The push and pull of unspoken attraction, the
uncertainty of hints and assumptions, misunderstandings and awkwardnesses... Skender and Chu endure all the awful moments
I went through as a teenager. Earlier,
I mentioned my fear of calling someone for a date; that feeling is ingrained in
my mind, and poor old Skender is going through it now as a result.
"He froze solid
while saying goodnight, [wondering if she was] waiting for him to kiss
her. Part of him wanted to, very
much. The exhilaration of flying
together still thrilled through him, even in his exhausted state. His heart pounded.
"But he had
never kissed anyone before and didn't know what to do. What if he misjudged the moment? What if she wanted nothing more from him
than a chance to get her license back?
What if she thought he was nothing but a geeky kid?
"The moment was
gone as soon as it came. She wished him
sweet dreams, inscrutable as ever, and he kicked himself all the way upstairs
to his room."
Chu is the sassy heroine of the novel. She talks back; she's cool in the face of
danger; she gives Skender lots of shit.
But she's also a real person, and she pays a price for being the cool
one. She finds it hard to let her guard
down, and it takes time for her and Skender to get it together, what with his
lack of confidence on the other side of the balance. But they get there. The
culmination of their relationship is the happy ending I've always wanted to
write. In fact THE BLOOD DEBT ends with
a kiss, in the cheesiest and most wonderful way possible. Ah.

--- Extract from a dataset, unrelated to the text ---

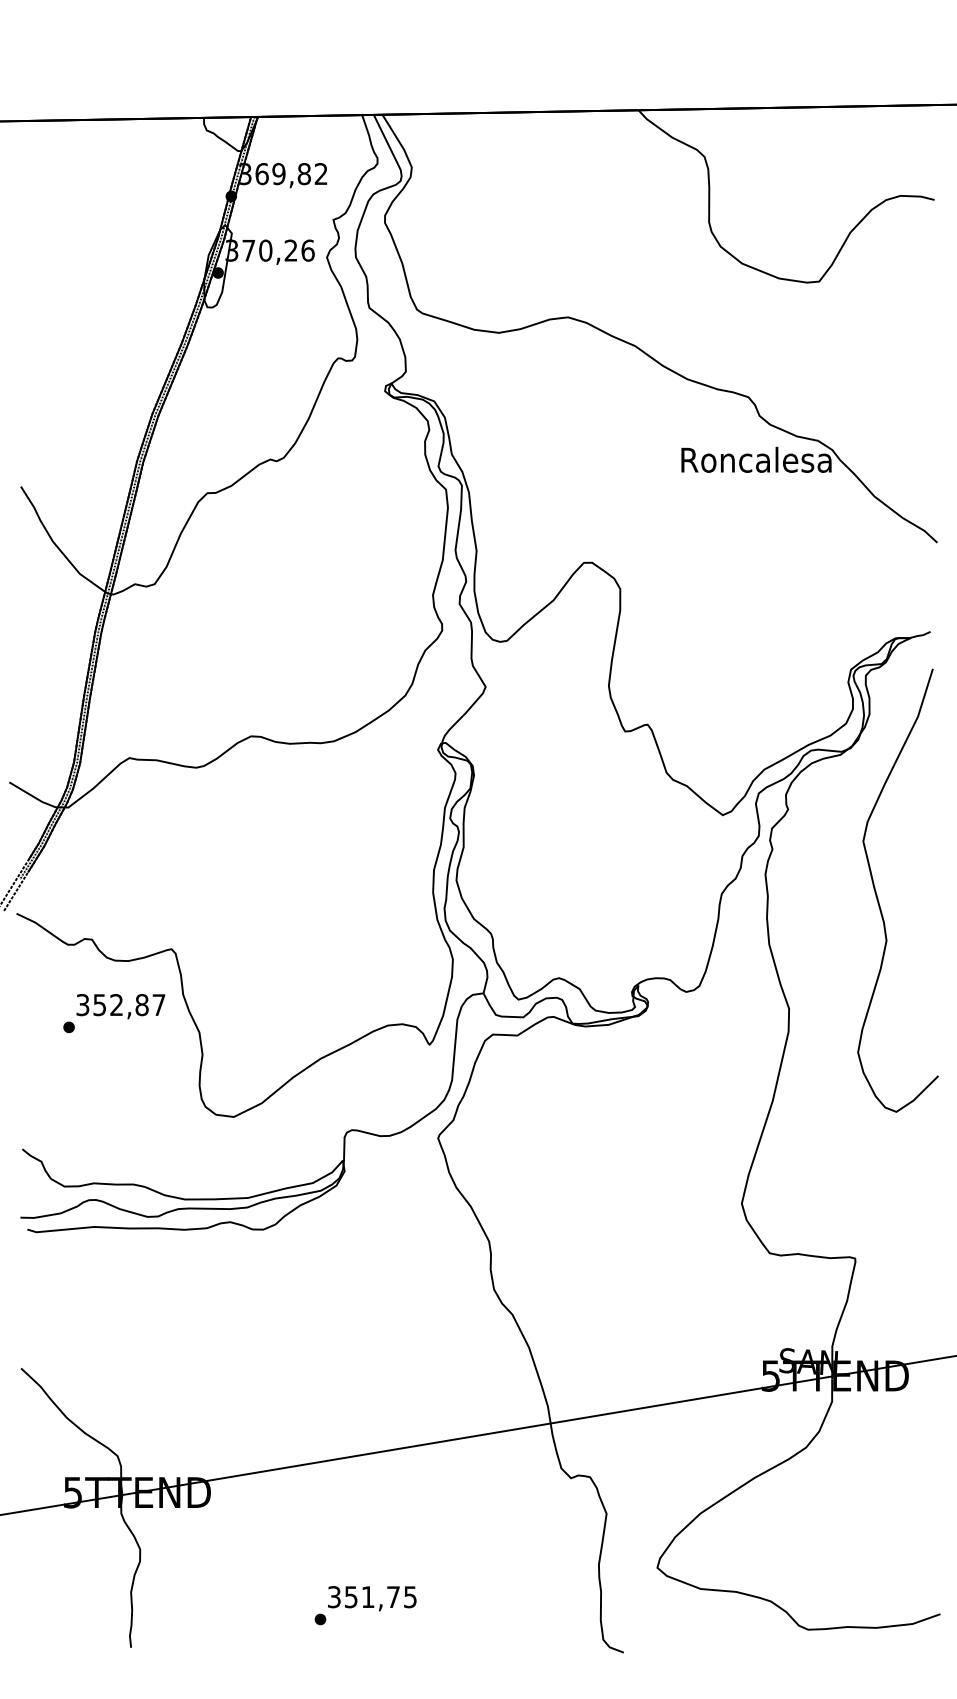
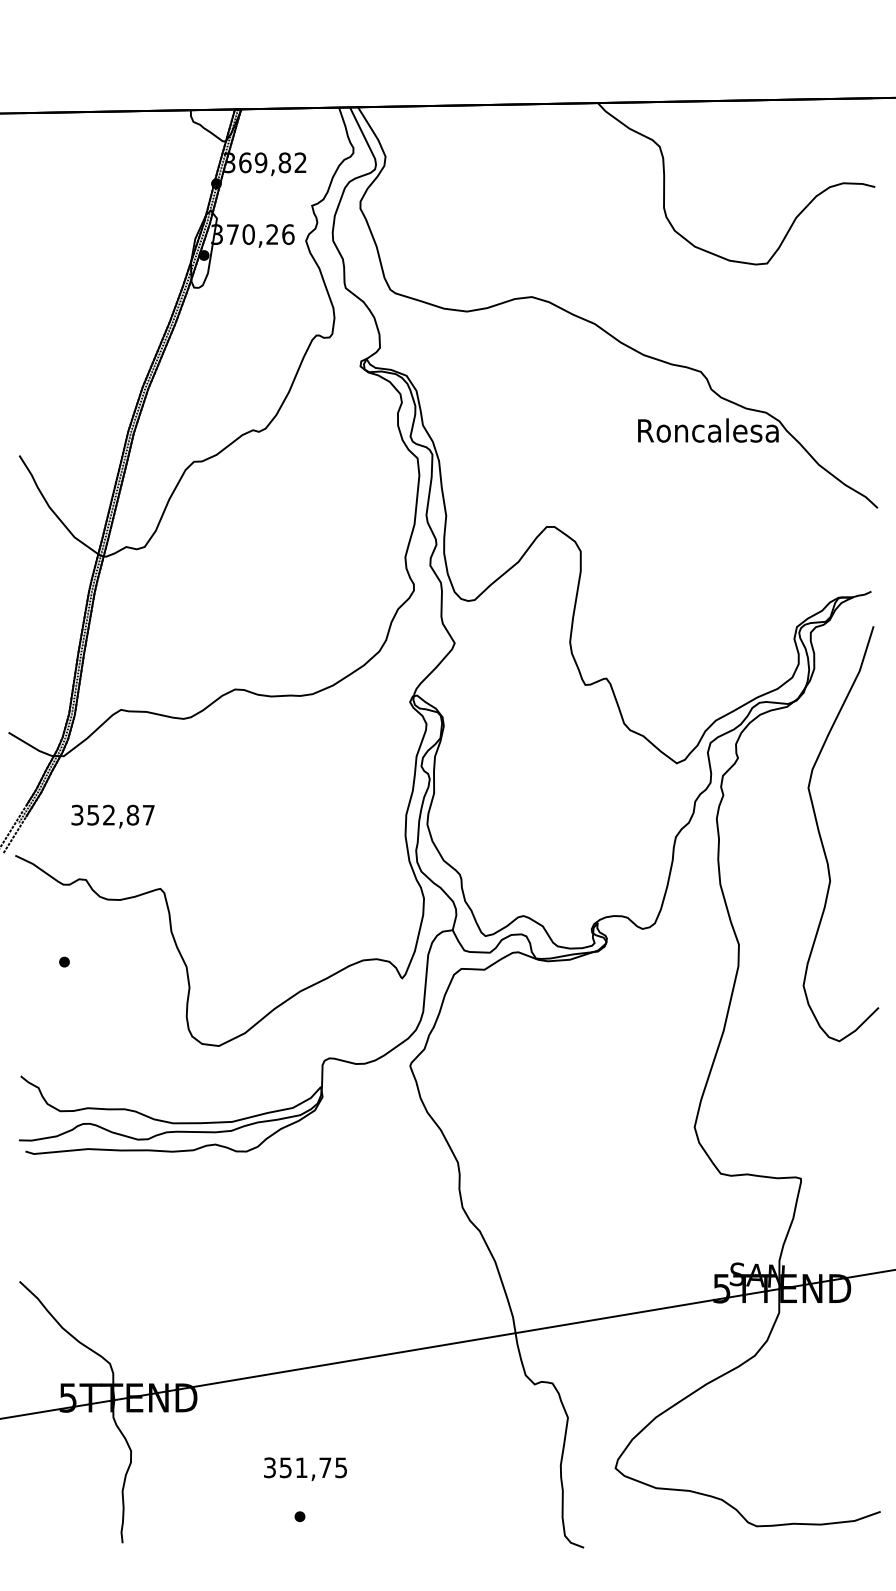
text: (120, 1006) -> (112, 816), moved
text: (372, 1598) -> (305, 1469), moved

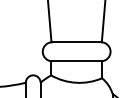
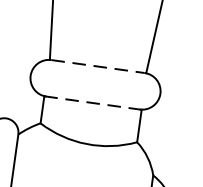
line: (77, 42) -> (99, 67), solid -> dashed
line: (77, 61) -> (94, 103), solid -> dashed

And it all goes downhill from there...
#
So there you have it. Geodesica and the Books of the Cataclysm
together amount to six novels, around a million words of romance-fuelled
story-telling. I don't think that makes
me a romance writer, but I do think I'm writing better fiction. I'm tapping into a part of me that has
languished in recent years, and I'm feeling happier for it. I hope that it will make readers happier in
turn, and I hope it will lead to more stories featuring romance in the
future. My new series, a dark fantasy
series for kids, has a key loving relationship that will develop as the stories
unfold. And Astropolis, my
gender-bending gothic space opera, will be full of sex. Maybe it will lead to more sales, but I
don't know about that, and in the end it doesn't really matter. I write for me, first and foremost. Everything else is secondary.
That sounds dangerously solipsistic, or
onanistic, and perhaps it is. "To
love oneself is the beginning of a life-long romance," as Oscar Wilde once
said.
But rather than end on that dubious note,
I'll say that is nice to be in love with romance again. I hope it's a relationship that will last
for many more novels to come, and I hope it will continue to be fun. As Rose Franken said, "Anyone can be
passionate, but it takes real lovers to be silly."